A Conservative government is likely to take aim at the banking sector to reduce fees and increase competition, said Michelle Rempel Garner in conversation with John Ivison.

Rempel Garner and her colleague Adam Chambers raised the issue of e-transfer fees at a parliamentary committee this week, which has since passed a motion calling for the Competition Bureau to look into a situation where banks are making large profits from high fees and possibly using their dominant market position to restrict competition.

But the Conservative MP said that e-transfers are only one area where consumers are getting soaked. “The e-transfer system is one drop in the bucket of the broader issue of competition in the banking sector,” she said.
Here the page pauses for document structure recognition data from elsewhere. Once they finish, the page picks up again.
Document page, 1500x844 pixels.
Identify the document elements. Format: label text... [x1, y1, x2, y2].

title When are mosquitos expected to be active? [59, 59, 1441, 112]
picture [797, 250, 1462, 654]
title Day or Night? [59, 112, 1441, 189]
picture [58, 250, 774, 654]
“This doesn’t sound like a sexy topic. It oftentimes doesn’t come to the front burner of political debates. But it really does underscore both the affordability issues that Canadians are having (and) also this emerging concern, that is extremely valid, about Canada’s economic productivity. Is our economy sustainable? Will it be able to protect jobs or create jobs?

“I think it’s really fair to note that something we haven’t talked about yet is the impact of some of these transaction fees… when you add that up over every small business, every consumer in the country. I think it’s a fair question to ask if that is actually a macroeconomic determinant to Canada’s economic growth and productivity right now. The long answer to your short question is, yes, of course Conservatives are going to act on this,” she said.

She said another Conservative MP, the party’s trade and competition critic Ryan Williams, has tabled a private members’ bill, the Consumer-Led Banking Act that is aimed at introducing a more open banking system in Canada and is currently being discussed in committee.

The e-transfer issue emerged this week during a meeting of the industry committee, which was looking at credit card practices in Canada.

One of the witnesses, an RBC executive named Ramesh Siromani, also acts as a director of Interac, the main e-transfer provider. Rempel Garner and Chambers asked him about the pricing structure governing Interac’s business (the e-transfer provider is effectively owned by the big banks).

Siromani claimed he was not aware of the details but the two Conservatives managed to glean that it is volume-based – that is, the big players like RBC and TD pay less to Interac than smaller players. Chambers said anecdotally he has heard that big banks pay 6¢ a transaction, while smaller banks pay as much as 43¢ – figures that were not contradicted by Siromani. Canadians are charged between $1 and $1.50, although for many people this payment is included in other account charges.

Rempel Garner said that the service is used by 88 per cent of Canadians and there were over one billion transactions in 2022.

“But here’s the rub. Big banks, from what we’ve heard, are getting a big price discount for that service versus what smaller financial institutions are getting paid or have to pay. And that’s a problem because … it’s harder for (smaller institutions) to get into the space because they’re paying higher fees. It’s not just a problem for consumers, it’s also a problem for small businesses or financial industry startups that want to get into this space and disrupt it because the banks, from what I can see, don’t really have a motivation to lower prices by allowing more competition in the market,” she said.

Rempel Garner is hoping that the motion passed by the industry committee on Thursday means the Competition Bureau will look at the pricing of e-transfers and the broader payments industry.

Canada has long been revered internationally for having a stable banking sector that weathered the financial crisis of 2008 because of the small number of well-capitalized banks.

But Rempel Garner said that the long-standing assumption that Canada can’t have high quality banking and low fees is wrong.

“Those are two completely different premises. And I think it’s a premise that the banks want to perpetuate. It’s like: ‘we can’t have more competition in this space, because then that would mean poorer banking’. Come on. That’s largely bull,” she said.

She criticized the Liberal government for talking about fees for a number of years but not acting.

“The government should have been moving on this stuff. They’ve had nine years. And when I think about how far back and how behind Canada is to peer nations like the U.K., I just don’t understand why they haven’t moved on this. This is low hanging fruit,” she said.

Ivison pointed to research that suggests the total of all banking fees last year was $17 billion and a study by North Economics that claims Canadians are being overcharged $8.5 billion a year in comparison to consumers in the U.K. when it comes to all kinds of banking fees.

“It’’s average Canadians that are paying that. It’s smaller financial institutions. It’s small businesses. It’s also emerging startups that are looking at modernizing the financial services industry that are just saying, ‘look, we can’t plug into this system in Canada because of rent seeking policies that the government is refusing to move on’. So giddy up, we need some changes.”